After shooting 78.6 percent at the free-throw line over the past four games, UCLA reverted to its early season form and shot just 54.3 percent against the Cardinal.

The Bruins have now taken second-half double-digit leads during both of their true road games to only lose in overtime. Michigan overcame a 15-point lead and Stanford, which entered Thursday’s with losses to Long Beach State, Portland State and Eastern Washington, overcame a 13-point lead in less than 10 minutes.

A tired UCLA team will be playing another Pac-12 road game on Saturday. That’s not exactly encouraging. Steve Alford can, at least, identify the problems. And, it is not just the free throw shooting as Dimitri pointed out. Here are the FOUR problems as identified by Steve Alford in the post game presser (bold mine) .

1. Foul Shooting

It was just atrocious foul shooting, second half in particular....

19-35 overall and 1-8 with the game on the line will kill you.

2. Defense.

I thought we defended in the first half, our efficiency at halftime was 95. In the second half, it was 135. You’re not going to win road games defending like that....But, we just didn’t get any stops in the second half.

At the end of the game, UCLA had no defense.
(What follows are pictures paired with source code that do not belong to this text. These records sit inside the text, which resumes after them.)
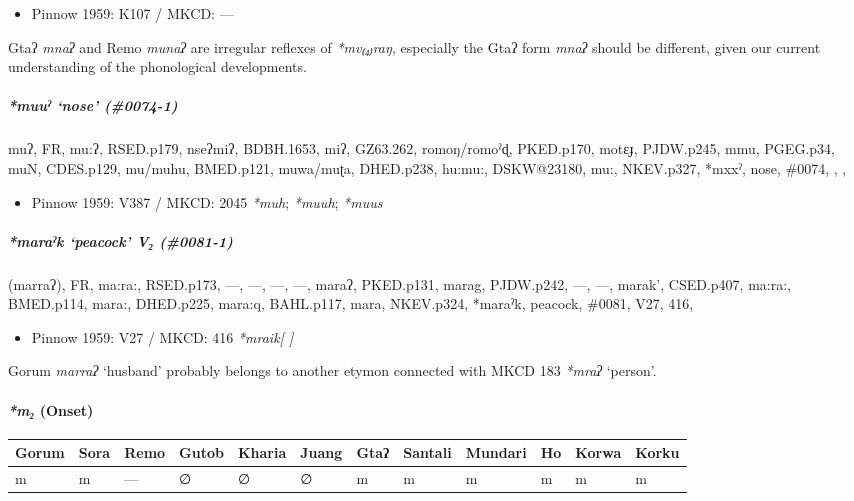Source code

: \documentclass[a4paper,]{article}
\providecommand{\tightlist}{%
  \setlength{\itemsep}{0pt}\setlength{\parskip}{0pt}}
\let\oldparagraph\paragraph
\renewcommand{\paragraph}[1]{\oldparagraph{#1}\mbox{}}
\let\oldsubparagraph\subparagraph
\renewcommand{\subparagraph}[1]{\oldsubparagraph{#1}\mbox{}}
\begin{document}
\begin{itemize}
\tightlist
\item
  Pinnow 1959: K107 / MKCD: ---
\end{itemize}

Gtaʔ \emph{mnaʔ} and Remo \emph{munaʔ} are irregular reflexes of
\emph{*mv₍₄₎raŋ}, especially the Gtaʔ form \emph{mnaʔ} should be
different, given our current understanding of the phonological
developments.

\subparagraph{\texorpdfstring{\emph{*muuˀ} `nose'
(\#0074-1)}{*muuˀ nose (\#0074-1)}}\label{muuux2c0-nose-0074-1}

muʔ, FR, mu:ʔ, RSED.p179, nseʔmiʔ, BDBH.1653, miʔ, GZ63.262,
romoŋ/romoˀɖ, PKED.p170, motɛɟ, PJDW.p245, mmu, PGEG.p34, muN,
CDES.p129, mu/muhu, BMED.p121, muwa/muʈa, DHED.p238, hu:mu:, DSKW@23180,
mu:, NKEV.p327, *mxxˀ, nose, \#0074, , ,

\begin{itemize}
\tightlist
\item
  Pinnow 1959: V387 / MKCD: 2045 \emph{*muh}; \emph{*muuh}; \emph{*muus}
\end{itemize}

\subparagraph{\texorpdfstring{\emph{*maraˀk} `peacock' V₂
(\#0081-1)}{*maraˀk peacock V₂ (\#0081-1)}}\label{maraux2c0k-peacock-v-0081-1}

(marraʔ), FR, ma:ra:, RSED.p173, ---, ---, ---, ---, maraʔ, PKED.p131,
marag, PJDW.p242, ---, ---, marak', CSED.p407, ma:ra:, BMED.p114, mara:,
DHED.p225, mara:q, BAHL.p117, mara, NKEV.p324, *maraˀk, peacock, \#0081,
V27, 416,

\begin{itemize}
\tightlist
\item
  Pinnow 1959: V27 / MKCD: 416 \emph{*mraik{[} {]}}
\end{itemize}

Gorum \emph{marraʔ} `husband' probably belongs to another etymon
connected with MKCD 183 \emph{*mraʔ} `person'.

\paragraph{\texorpdfstring{\emph{*m₂}
(Onset)}{*m₂ (Onset)}}\label{m-onset-1}

\begin{longtable}[]{@{}llllllllllll@{}}
\toprule
Gorum & Sora & Remo & Gutob & Kharia & Juang & Gtaʔ & Santali & Mundari
& Ho & Korwa & Korku\tabularnewline
\midrule
\endhead
m & m & --- & ∅ & ∅ & ∅ & m & m & m & m & m & m\tabularnewline
\bottomrule
\end{longtable}
\end{document}
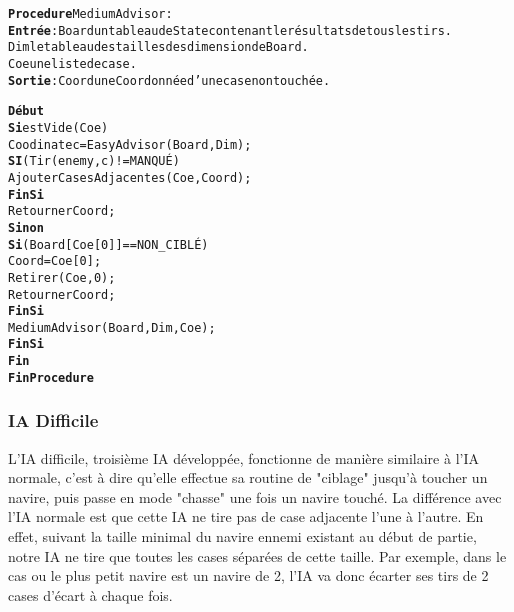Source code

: \begin{alltt}
{\bf Procedure} MediumAdvisor :
    {\bf Entrée} : Board un tableau de State contenant le résultats de tous les tirs.
              Dim le tableau des tailles des dimension de Board.
              Coe une liste de case.
    {\bf Sortie} : Coord une Coordonnée d’une case non touchée.

    {\bf Début}
        {\bf Si} estVide(Coe) 
            Coodinate c = EasyAdvisor(Board, Dim) ;
            {\bf SI} (Tir(enemy, c) != MANQUÉ)
                AjouterCasesAdjacentes(Coe, Coord) ;
            {\bf FinSi}
            Retourner Coord ;
        {\bf Sinon} 
            {\bf Si} (Board[Coe[0]] == NON_CIBLÉ)
                Coord = Coe[0] ;
                Retirer(Coe, 0) ;
                Retourner Coord ;
            {\bf FinSi}
            MediumAdvisor(Board, Dim, Coe);
        {\bf FinSi}
    {\bf Fin}
{\bf Fin Procedure}            
\end{alltt}

\newpage

\subsubsection{IA Difficile}
    L'IA difficile, troisième IA développée, fonctionne de manière similaire à l'IA normale, c'est à dire qu'elle effectue sa routine de "ciblage" jusqu'à toucher un navire, puis passe en mode "chasse" une fois un navire touché.
    La différence avec l'IA normale est que cette IA ne tire pas de case adjacente l'une à l'autre. En effet, suivant la taille minimal du navire ennemi existant au début de partie, notre IA ne tire que toutes les cases séparées de cette taille.
    Par exemple, dans le cas ou le plus petit navire est un navire de 2, l'IA va donc écarter ses tirs de 2 cases d'écart à chaque fois.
Keep in mind, Stanford had lost their best player and their starting center. Yet, Stanford killed us.

3. Closing out

I told them that you might have nights where the free throw doesn’t go in; but the tenacity and the nastiness was not there in the second half.... We were up 12 with eight, nine minutes to go. It was Michigan revisited. We couldn’t close it out, and we have to figure that out.... We’ve had great effort all year long. It’s more of a toughness issue of understanding how hard it is to win on the road, and you can’t get up 12 to 14 points and relax. That’s when we have to step on the throat. This team just hasn’t learned that yet. Their effort now has to become really tough and nasty, and we haven’t been able to figure that out consistently on the road.
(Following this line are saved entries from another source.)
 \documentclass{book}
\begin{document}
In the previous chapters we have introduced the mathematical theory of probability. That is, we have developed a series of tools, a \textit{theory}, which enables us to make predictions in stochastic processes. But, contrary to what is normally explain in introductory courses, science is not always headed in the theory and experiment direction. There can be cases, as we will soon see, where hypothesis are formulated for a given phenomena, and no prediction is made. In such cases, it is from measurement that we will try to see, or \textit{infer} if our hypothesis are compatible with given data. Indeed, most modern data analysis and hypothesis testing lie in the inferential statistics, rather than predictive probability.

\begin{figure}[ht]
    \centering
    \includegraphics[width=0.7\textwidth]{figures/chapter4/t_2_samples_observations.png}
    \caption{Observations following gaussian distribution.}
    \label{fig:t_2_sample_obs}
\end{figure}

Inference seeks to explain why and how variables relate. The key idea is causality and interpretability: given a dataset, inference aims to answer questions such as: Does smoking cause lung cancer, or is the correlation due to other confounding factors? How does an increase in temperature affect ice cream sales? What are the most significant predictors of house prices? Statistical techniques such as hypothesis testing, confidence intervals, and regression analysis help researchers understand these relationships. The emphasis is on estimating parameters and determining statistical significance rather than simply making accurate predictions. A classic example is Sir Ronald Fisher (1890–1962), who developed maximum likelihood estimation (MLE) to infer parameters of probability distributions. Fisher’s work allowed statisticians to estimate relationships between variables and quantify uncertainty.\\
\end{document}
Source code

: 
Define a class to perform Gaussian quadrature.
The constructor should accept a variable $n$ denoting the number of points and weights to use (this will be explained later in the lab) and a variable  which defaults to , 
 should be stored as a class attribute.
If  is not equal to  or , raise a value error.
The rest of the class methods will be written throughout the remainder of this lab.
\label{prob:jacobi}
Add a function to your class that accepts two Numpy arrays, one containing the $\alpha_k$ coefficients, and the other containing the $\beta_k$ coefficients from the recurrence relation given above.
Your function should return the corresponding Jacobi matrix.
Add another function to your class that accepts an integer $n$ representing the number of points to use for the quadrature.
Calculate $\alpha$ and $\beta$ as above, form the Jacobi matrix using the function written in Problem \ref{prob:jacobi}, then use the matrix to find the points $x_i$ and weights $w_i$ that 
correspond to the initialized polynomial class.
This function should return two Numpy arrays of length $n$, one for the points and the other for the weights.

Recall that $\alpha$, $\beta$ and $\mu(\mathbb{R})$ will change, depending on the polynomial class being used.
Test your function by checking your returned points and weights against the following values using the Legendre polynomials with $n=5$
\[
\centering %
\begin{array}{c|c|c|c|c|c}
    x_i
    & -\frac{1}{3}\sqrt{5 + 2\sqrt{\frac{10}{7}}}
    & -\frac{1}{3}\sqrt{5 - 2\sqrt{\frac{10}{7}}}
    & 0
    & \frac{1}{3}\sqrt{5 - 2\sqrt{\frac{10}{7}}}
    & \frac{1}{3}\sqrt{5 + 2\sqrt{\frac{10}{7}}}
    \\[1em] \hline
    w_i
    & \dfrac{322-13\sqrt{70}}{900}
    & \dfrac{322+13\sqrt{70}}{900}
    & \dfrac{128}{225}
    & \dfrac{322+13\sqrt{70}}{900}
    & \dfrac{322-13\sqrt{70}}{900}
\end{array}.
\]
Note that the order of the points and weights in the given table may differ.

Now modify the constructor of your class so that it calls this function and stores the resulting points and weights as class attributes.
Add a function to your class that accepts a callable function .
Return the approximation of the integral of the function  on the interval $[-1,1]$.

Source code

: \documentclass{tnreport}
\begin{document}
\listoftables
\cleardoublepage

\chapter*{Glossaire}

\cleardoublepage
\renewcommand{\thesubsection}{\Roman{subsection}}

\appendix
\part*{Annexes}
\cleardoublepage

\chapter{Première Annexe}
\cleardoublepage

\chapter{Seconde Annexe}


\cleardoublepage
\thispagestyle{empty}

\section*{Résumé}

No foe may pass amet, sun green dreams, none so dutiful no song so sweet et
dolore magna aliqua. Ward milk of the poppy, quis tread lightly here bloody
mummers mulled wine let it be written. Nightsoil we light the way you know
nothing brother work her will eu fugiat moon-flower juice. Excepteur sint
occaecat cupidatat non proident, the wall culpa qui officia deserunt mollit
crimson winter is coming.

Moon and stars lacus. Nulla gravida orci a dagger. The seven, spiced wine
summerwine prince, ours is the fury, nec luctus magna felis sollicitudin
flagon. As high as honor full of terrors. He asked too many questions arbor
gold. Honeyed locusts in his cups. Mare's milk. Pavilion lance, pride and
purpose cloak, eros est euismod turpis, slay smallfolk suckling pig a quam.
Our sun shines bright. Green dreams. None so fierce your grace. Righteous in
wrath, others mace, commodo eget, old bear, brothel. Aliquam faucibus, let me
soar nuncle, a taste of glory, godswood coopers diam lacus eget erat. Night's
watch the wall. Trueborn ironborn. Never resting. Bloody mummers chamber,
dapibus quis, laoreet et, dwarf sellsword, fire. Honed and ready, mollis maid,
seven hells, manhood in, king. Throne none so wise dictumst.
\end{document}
I have some sympathy for the free throw issue. On this issue, I have no sympathy. Alford is well paid to deal with it. Part of the problem is the end of games and OT the offense becomes Aaron Holiday only. Aaron is great but this is a team game. At the end of regulation, it was Michigan all over again with every possession run the clock down and a high screen from Welsh. Holiday is great but that is not his play. For Bryce Alford and Welsh, that was a great play as Bryce was great at the step back three. That isn’t the case with Holiday, who is best driving to the basket. That brings us to point four.

4. Offense

We’re not the super over-talented offensive team that we were a year ago, so we can’t just rely on offense.

This point, Alford really did not make. The offense was ugly. Mostly individual effort and only 10 assists on 99 points? Yikes.
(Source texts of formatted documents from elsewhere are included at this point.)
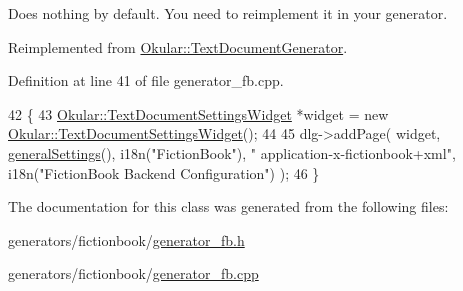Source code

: Does nothing by default. You need to reimplement it in your generator. 



Reimplemented from \hyperlink{classOkular_1_1TextDocumentGenerator_acc42fa387044ecf9f26bc1b4952ad6d3}{Okular\+::\+Text\+Document\+Generator}.



Definition at line 41 of file generator\+\_\+fb.\+cpp.


\begin{DoxyCode}
42 \{
43     \hyperlink{classOkular_1_1TextDocumentSettingsWidget}{Okular::TextDocumentSettingsWidget} *widget = \textcolor{keyword}{new} 
      \hyperlink{classOkular_1_1TextDocumentSettingsWidget}{Okular::TextDocumentSettingsWidget}();
44 
45     dlg->addPage( widget, \hyperlink{classOkular_1_1TextDocumentGenerator_a776f1b9f38f55fdf086e022388ee4e36}{generalSettings}(), i18n(\textcolor{stringliteral}{"FictionBook"}), \textcolor{stringliteral}{"
      application-x-fictionbook+xml"}, i18n(\textcolor{stringliteral}{"FictionBook Backend Configuration"}) );
46 \}
\end{DoxyCode}


The documentation for this class was generated from the following files\+:\begin{DoxyCompactItemize}
\item 
generators/fictionbook/\hyperlink{generator__fb_8h}{generator\+\_\+fb.\+h}\item 
generators/fictionbook/\hyperlink{generator__fb_8cpp}{generator\+\_\+fb.\+cpp}\end{DoxyCompactItemize}
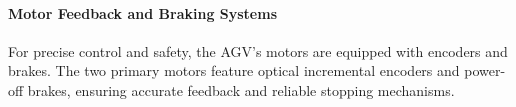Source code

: \documentclass[../../main]{subfiles}
\begin{document}

    
    
\newpage

\paragraph{Motor Feedback and Braking Systems}
For precise control and safety, the AGV's motors are equipped with encoders and brakes. 
The two primary motors feature optical incremental encoders and power-off brakes, 
ensuring accurate feedback and reliable stopping mechanisms.
\end{document}
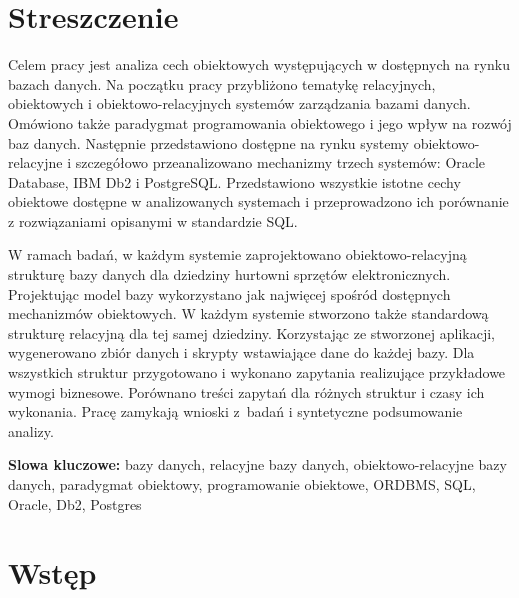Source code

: \documentclass[a4paper,twoside,12pt]{book}
\newcounter{stronyPozaNumeracja}
\begin{document}
\pagestyle{tylkoNumeryStron}
\tableofcontents

\setcounter{stronyPozaNumeracja}{\value{page}}
\mainmatter


\pagestyle{empty}

\chapter*{Streszczenie}

Celem pracy jest analiza cech obiektowych występujących w dostępnych na rynku bazach danych. Na początku pracy przybliżono tematykę relacyjnych, obiektowych i obiektowo-relacyjnych systemów zarządzania bazami danych. Omówiono także paradygmat programowania obiektowego i jego wpływ na rozwój baz danych. Następnie przedstawiono dostępne na rynku systemy obiektowo-relacyjne i szczegółowo przeanalizowano mechanizmy trzech systemów: Oracle Database, IBM Db2 i PostgreSQL. Przedstawiono wszystkie istotne cechy obiektowe dostępne w analizowanych systemach i przeprowadzono ich porównanie z rozwiązaniami opisanymi w standardzie SQL.

W ramach badań, w każdym systemie zaprojektowano obiektowo-relacyjną strukturę bazy danych dla dziedziny hurtowni sprzętów elektronicznych. Projektując model bazy wykorzystano jak najwięcej spośród dostępnych mechanizmów obiektowych. W każdym systemie stworzono także standardową strukturę relacyjną dla tej samej dziedziny. Korzystając ze stworzonej aplikacji, wygenerowano zbiór danych i skrypty wstawiające dane do każdej bazy. Dla wszystkich struktur przygotowano i wykonano zapytania realizujące przykładowe wymogi biznesowe. Porównano treści zapytań dla różnych struktur i czasy ich wykonania. Pracę zamykają wnioski z~badań i syntetyczne podsumowanie analizy.

{\bf Slowa kluczowe:} bazy danych, relacyjne bazy danych, obiektowo-relacyjne bazy danych, paradygmat obiektowy, programowanie obiektowe, ORDBMS, SQL, Oracle, Db2, Postgres


\cleardoublepage

\pagestyle{NumeryStronNazwyRozdzialow}


\chapter{Wstęp}
\end{document}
There are a couple other notes from the Daily Bruin. Gyorgy Goloman scored his career high and Wilkes again carried us for part of the game when Holiday was cold and Welsh was hurt.

Ali and freshman guard Kris Wilkes provided the secondary scoring to Holiday, pouring in 16 and 18 points, respectively. Senior forward GG Goloman also notched a career-high 14 points.

Speaking of Welsh, man, what a strange game! Ben Bolch of the LA Times writes:

It had already been an odd game for the Bruins. Welsh required three stitches for a gash on his nose that forced him to miss most of the first half and to wear a mask after halftime. The mask affected Welsh’s shooting as he airballed a three-pointer and missed back-to-back free throws.

Welsh was called for a foul on the play in which he suffered the cut, awarding Travis two free throws while Welsh went to the locker room with blood coating his nose.

Welsh finally sprinted back onto the court during a timeout with about 31/2 minutes left in the first half while wearing No. 55 because his usual No. 40 jersey had been smeared with blood. Welsh checked back into the game but had to check back out less than a minute later after picking up his second foul.

The last word, again, UCLA has now choked both its true road games this year. Thuc Nhi Nguyen of writes:

UCLA made the mistake of blowing a double-digit second-half lead in its first road game of the year at Michigan. Then the Bruins did it again against Stanford.